Open Source and volunteer projects help, if one has time to complete them. If one has to work multiple low-wage jobs to make ends meet, ignoring other burdens, then their options are more limited.
How might one get experience? For example, I want to try programming for a client, but I don't even know where to find such a thing. I've programmed for a while by myself, but I have no connections. And to get experience, many companies want you to have experience, so that becomes a catch-22. This is why I viewed having a degree as having a foot in the door, as it were.
Generally, open source projects or volunteer work. Unfortunately, taking time to do unpaid work can be a burden for those working low-wage jobs, or who otherwise exist near or below the poverty line.
Thanks for the answer.
You could try Upwork. It basically lets you be a contractor, remotely, for programming projects that people have.
That should be a last resort, though.

Any kind of business networking event will help you uncover people with problems, which might translate into customers.

Software engineering absolutely. You need to be self-driven and somewhat ambitious but many (myself included) have done it. EE I'm not sure.
My employer (EE) won't hire you as an engineer without a degree, period. There is no reason not to as the BS seems to be as common as the high school degree.

In my department, not without an MS, though there is one guy working on it part time. You also need to be self driven and ambitious.

There seems to be a glut now of pHD, probably due to the shitty economy over the last several years.
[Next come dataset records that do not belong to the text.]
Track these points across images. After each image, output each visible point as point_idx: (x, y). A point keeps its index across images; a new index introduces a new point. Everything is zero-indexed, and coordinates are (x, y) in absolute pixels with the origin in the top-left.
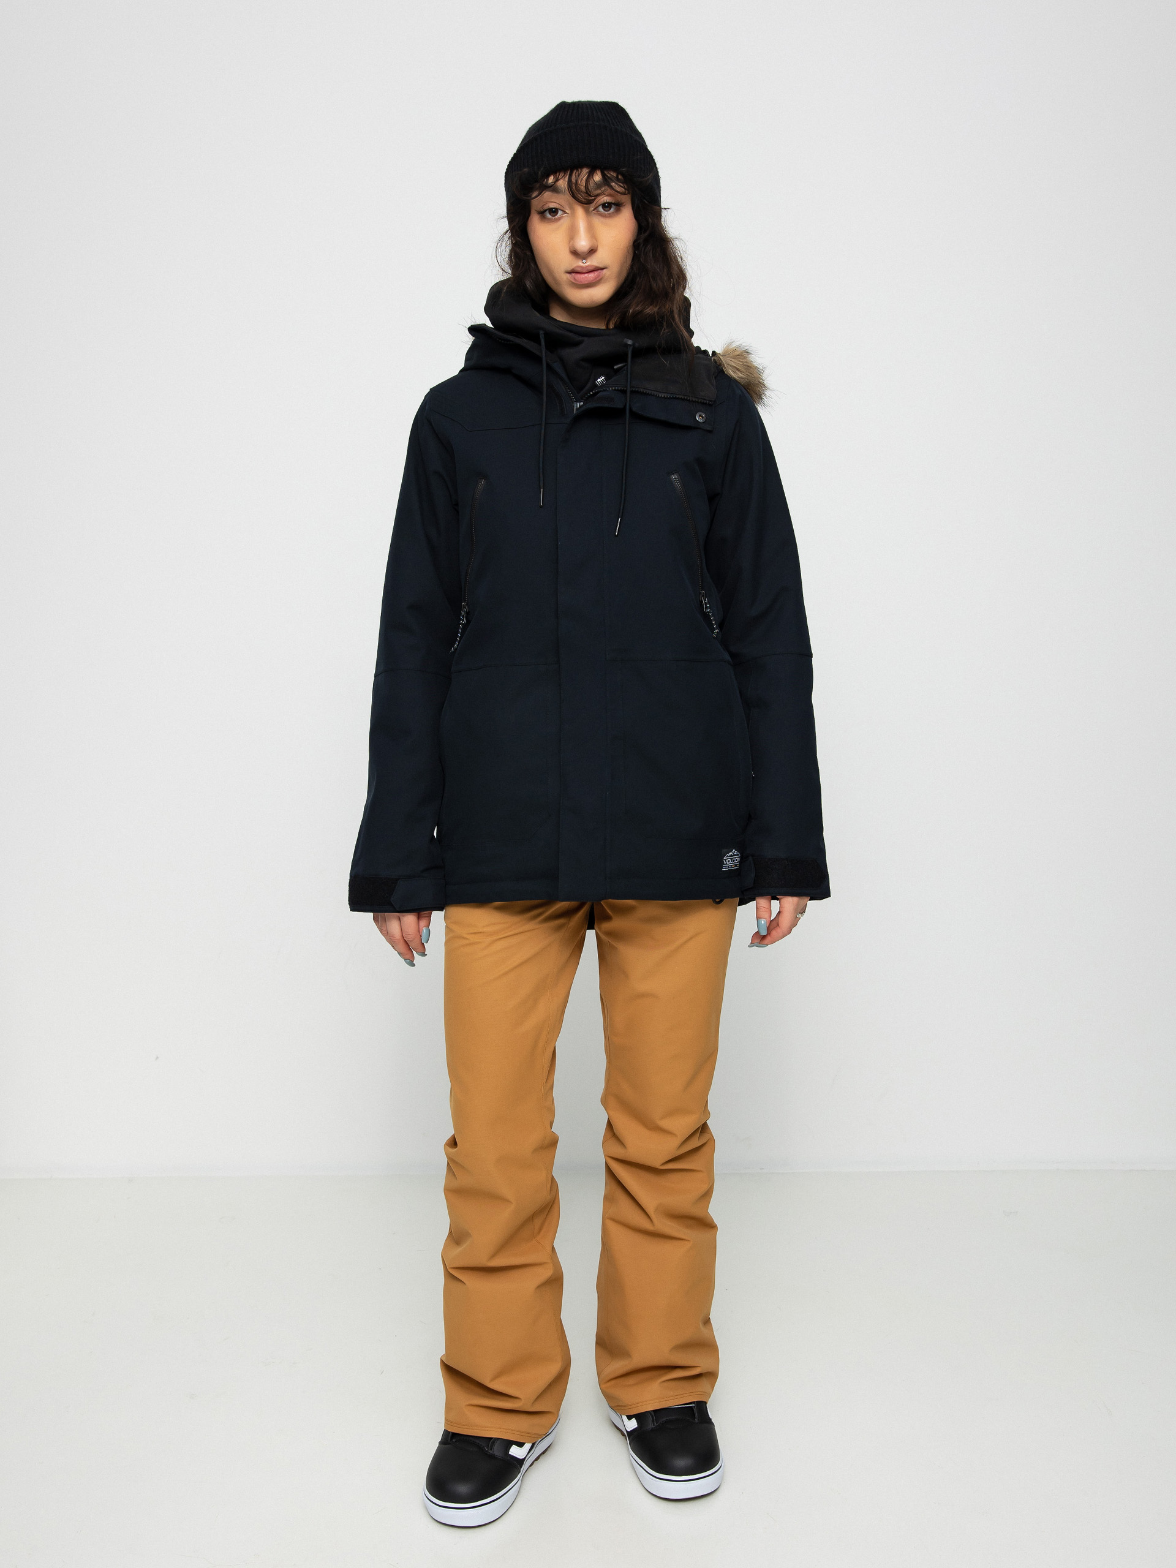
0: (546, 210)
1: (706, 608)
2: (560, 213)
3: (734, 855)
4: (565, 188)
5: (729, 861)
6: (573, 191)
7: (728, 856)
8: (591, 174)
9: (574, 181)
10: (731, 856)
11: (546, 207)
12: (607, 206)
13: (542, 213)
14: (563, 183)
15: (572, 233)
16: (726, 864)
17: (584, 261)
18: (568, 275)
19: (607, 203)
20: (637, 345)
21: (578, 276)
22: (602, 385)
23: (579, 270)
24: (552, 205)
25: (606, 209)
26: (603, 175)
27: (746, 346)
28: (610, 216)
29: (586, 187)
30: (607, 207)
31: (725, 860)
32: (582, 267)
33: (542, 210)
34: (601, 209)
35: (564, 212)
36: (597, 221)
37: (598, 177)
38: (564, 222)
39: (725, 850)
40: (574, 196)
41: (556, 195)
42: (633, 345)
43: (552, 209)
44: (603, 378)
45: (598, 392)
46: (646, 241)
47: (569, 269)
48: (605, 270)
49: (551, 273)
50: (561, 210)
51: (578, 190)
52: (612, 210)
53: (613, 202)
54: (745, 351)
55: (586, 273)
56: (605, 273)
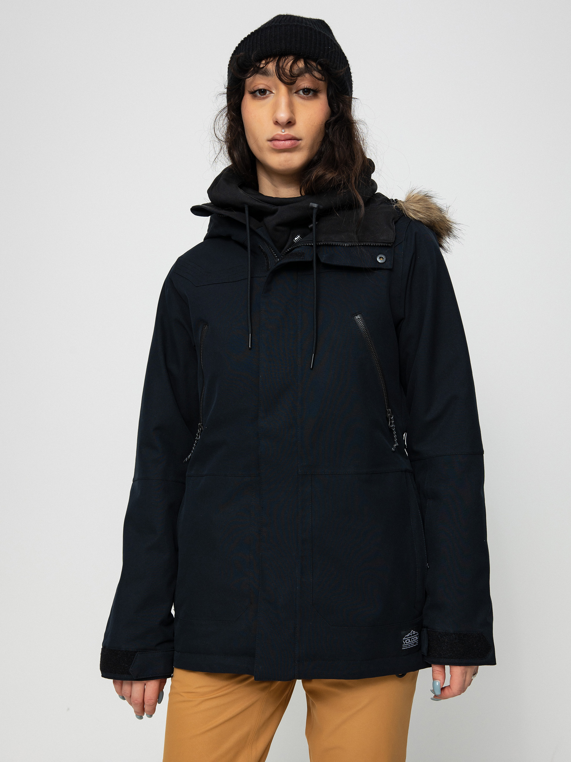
0: (256, 91)
1: (391, 424)
2: (268, 93)
3: (413, 635)
4: (273, 72)
5: (408, 641)
6: (280, 74)
7: (407, 637)
8: (295, 62)
9: (281, 65)
10: (410, 636)
11: (256, 89)
12: (307, 91)
13: (253, 93)
14: (271, 67)
15: (276, 107)
16: (406, 643)
17: (283, 131)
18: (269, 142)
19: (306, 88)
20: (321, 207)
21: (277, 143)
22: (299, 241)
23: (278, 137)
24: (261, 87)
25: (305, 93)
26: (305, 63)
27: (425, 192)
28: (308, 99)
29: (291, 71)
30: (305, 92)
31: (404, 640)
32: (281, 135)
33: (253, 90)
34: (301, 92)
35: (271, 92)
36: (298, 101)
37: (301, 64)
38: (270, 100)
39: (403, 632)
40: (281, 79)
41: (265, 77)
42: (318, 207)
43: (261, 89)
44: (299, 236)
45: (293, 249)
46: (336, 121)
47: (270, 137)
48: (300, 141)
49: (256, 141)
50: (268, 90)
51: (285, 74)
52: (310, 95)
53: (312, 88)
54: (426, 196)
55: (284, 140)
56: (301, 143)
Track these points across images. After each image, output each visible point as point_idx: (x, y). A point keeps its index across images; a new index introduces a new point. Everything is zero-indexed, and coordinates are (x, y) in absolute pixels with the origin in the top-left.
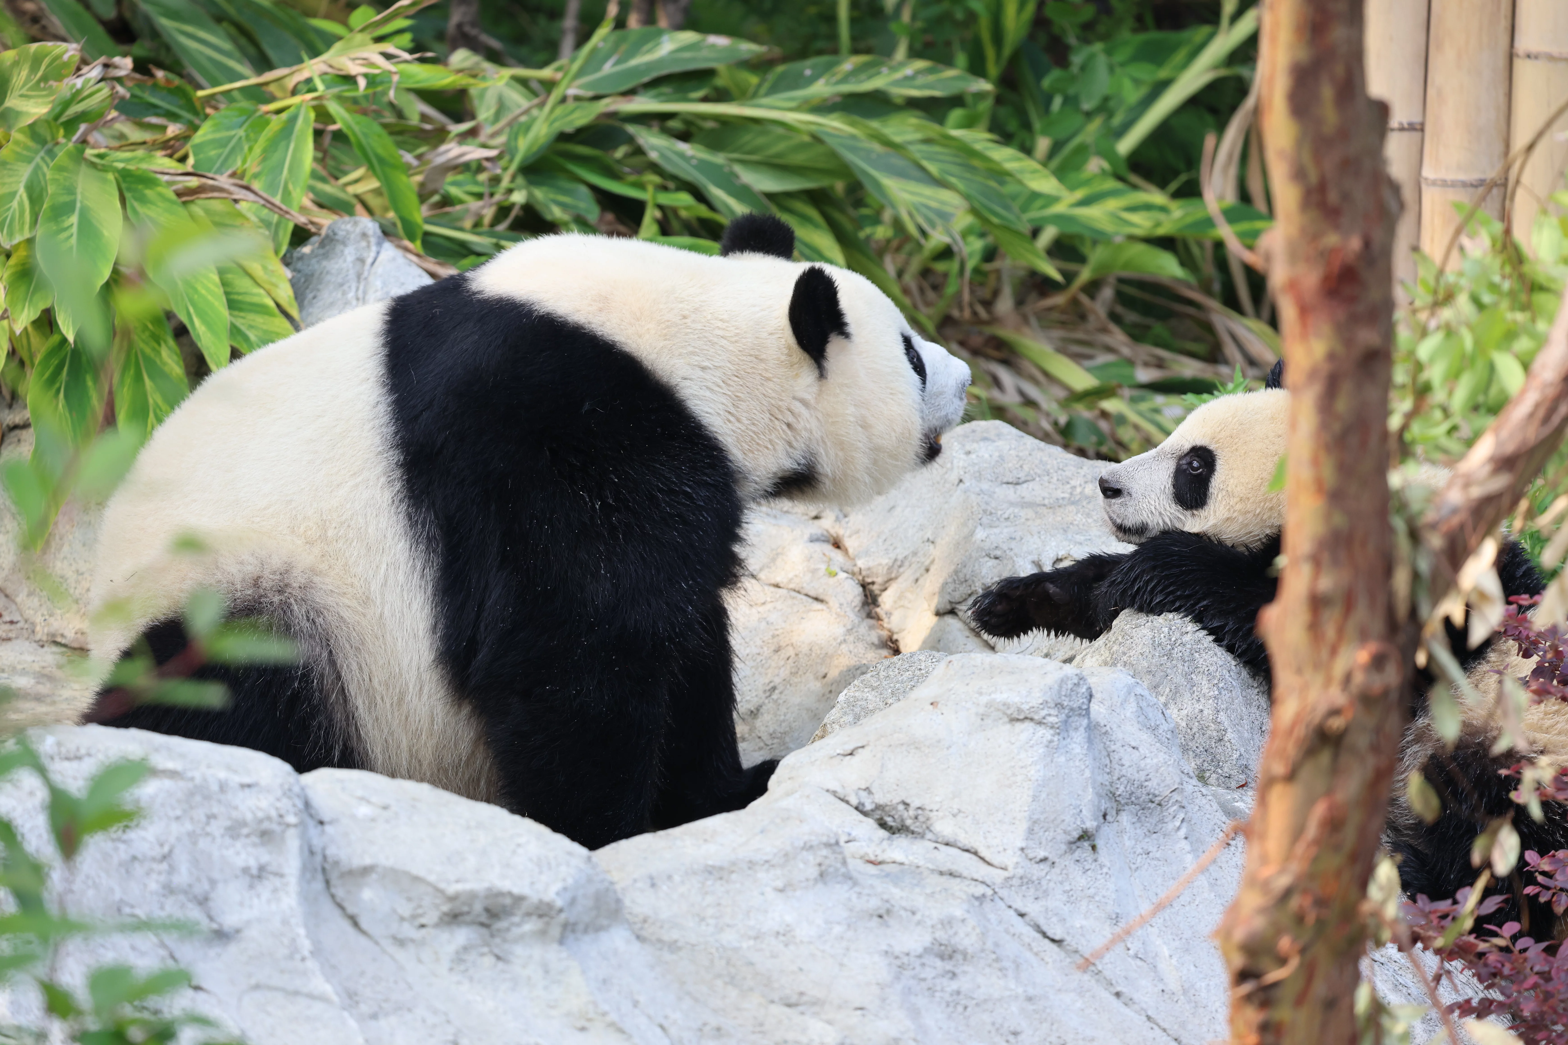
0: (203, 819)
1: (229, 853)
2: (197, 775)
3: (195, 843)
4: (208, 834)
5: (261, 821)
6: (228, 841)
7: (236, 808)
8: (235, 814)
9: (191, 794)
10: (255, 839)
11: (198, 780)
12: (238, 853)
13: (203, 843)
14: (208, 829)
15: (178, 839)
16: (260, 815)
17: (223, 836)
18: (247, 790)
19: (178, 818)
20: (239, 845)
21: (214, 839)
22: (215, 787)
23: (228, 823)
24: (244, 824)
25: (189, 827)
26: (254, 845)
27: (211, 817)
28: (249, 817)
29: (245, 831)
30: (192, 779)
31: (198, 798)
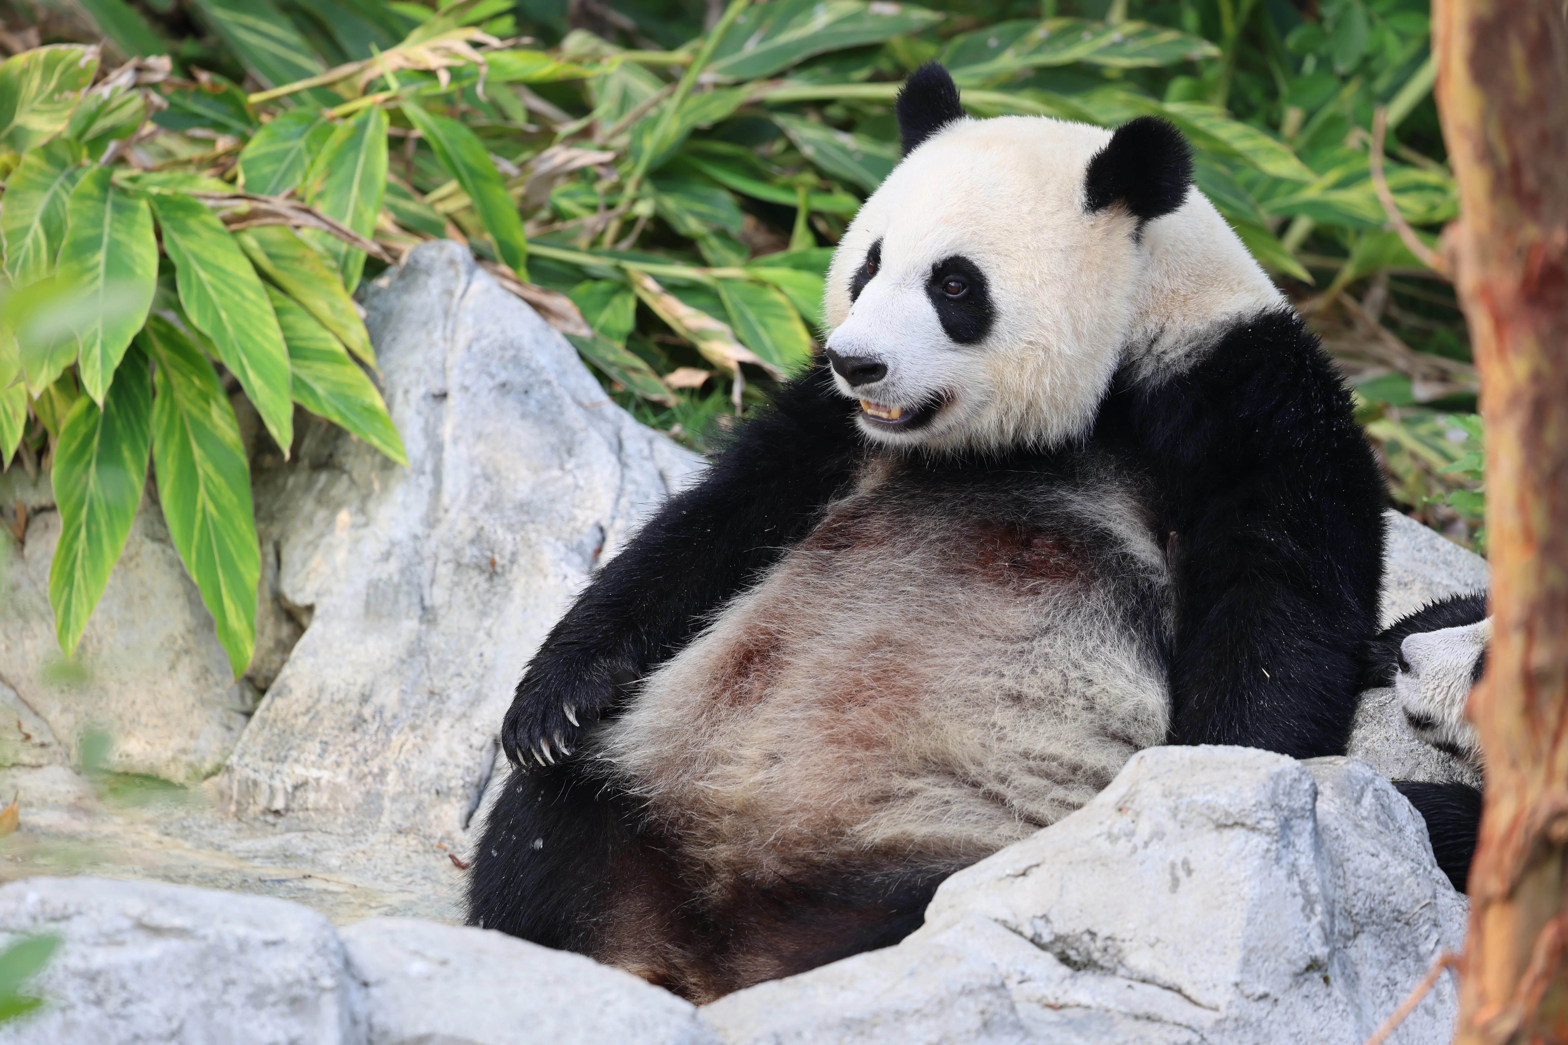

Might as well just stay in school.

Employers generally look for prior experience. You don't need a degree. A degree hardly matters, except as a baseline, often taken into consideration for internships.

When interviewing for a job, be prepared to talk about work you have previously completed. Any work is sufficient, whether it was for a previous job, an open source or volunteer project, or any significant projects you've completed for school.

You do not need a degree to be a software engineer.
For EE? No, stick it out, and go to grad school too.